На нашем сайте KnigaRead.com Вы можете абсолютно бесплатно читать книгу онлайн Алексей Арцыбушев, "Милосердия двери. Автобиографический роман узника ГУЛАГа" бесплатно, без регистрации.
Перейти на страницу:

Варя. 1947 г.

Таким болотом я и был в то описываемое мною время. Лучом света, глотком чистой воды была для меня в те дни Варя, которой спустя двадцать пять лет я принес столько горя, и вину мою перед ней не излгадят время и смерть.

В скором времени я лишился радости по вечерам быть с Варей. Тоня проследила меня до ее порога и вошла в ее дом как моя жена, муж которой принимается в нем как свободный человек. Этого было достаточно, чтобы двери дома наглухо захлопнулись перед моим носом. Варя все знала от меня, а ее родители принимали меня как потенциального, возможного жениха и, быть может, мужа их дочери. Сделанное Тоней открытие истинного положения возмутило их покой, и «спокойной ночи» я был лишен. Когда таким образом думают удержать, реакция бывает обратной. Если в доме нет мира, то это его не принесет, а наоборот, усугубит неприязнь, усилит вражду. Мы нашли место, где встречаться, а из дому я ушел совсем, к приятелю, коменданту общежития, и ночевал у него. Я часто бывал у Ивана Ивановича; он был в курсе моих семейных дел и посмеивался: «Ну, мальчишка, ты, кажется, влип». Я его познакомил с Варей, которая ему очень пришлась по душе.

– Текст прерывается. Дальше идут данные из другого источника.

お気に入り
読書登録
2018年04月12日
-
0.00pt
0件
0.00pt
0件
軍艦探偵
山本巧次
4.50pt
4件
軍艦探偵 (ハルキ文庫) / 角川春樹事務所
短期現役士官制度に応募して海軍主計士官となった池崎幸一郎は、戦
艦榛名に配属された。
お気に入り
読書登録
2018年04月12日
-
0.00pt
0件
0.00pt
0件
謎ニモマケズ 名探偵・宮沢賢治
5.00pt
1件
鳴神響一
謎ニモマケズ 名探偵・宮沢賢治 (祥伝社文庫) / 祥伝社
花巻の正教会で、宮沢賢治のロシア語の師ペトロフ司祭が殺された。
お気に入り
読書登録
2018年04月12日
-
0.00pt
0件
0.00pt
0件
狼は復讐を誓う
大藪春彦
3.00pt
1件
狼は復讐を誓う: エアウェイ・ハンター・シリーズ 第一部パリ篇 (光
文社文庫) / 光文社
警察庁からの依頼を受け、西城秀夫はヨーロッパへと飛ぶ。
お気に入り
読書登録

Иван Иванович был крестным отцом Саши, к Тоне он относился как рыцарь к женскому полу, особо не вдаваясь в наши внутренние дела, стоя в стороне. Я же и не докучал ему своими проблемами. Он для меня не был Коленькой, которому я выворачивал свою душу наизнанку, зная, что ни я, ни моя жизнь ему не безразличны. Ивану Ивановичу проще было дать мне двадцать тысяч, чем вникать в мой душевный ералаш и копаться в нем, выискивая жемчужное зерно. По его просьбе мои живописные работы посмотрел И. Э. Грабарь, который благосклонно отнесся к моему творчеству и сказал:

– Поступайте в Академию, вы там балластом не будете.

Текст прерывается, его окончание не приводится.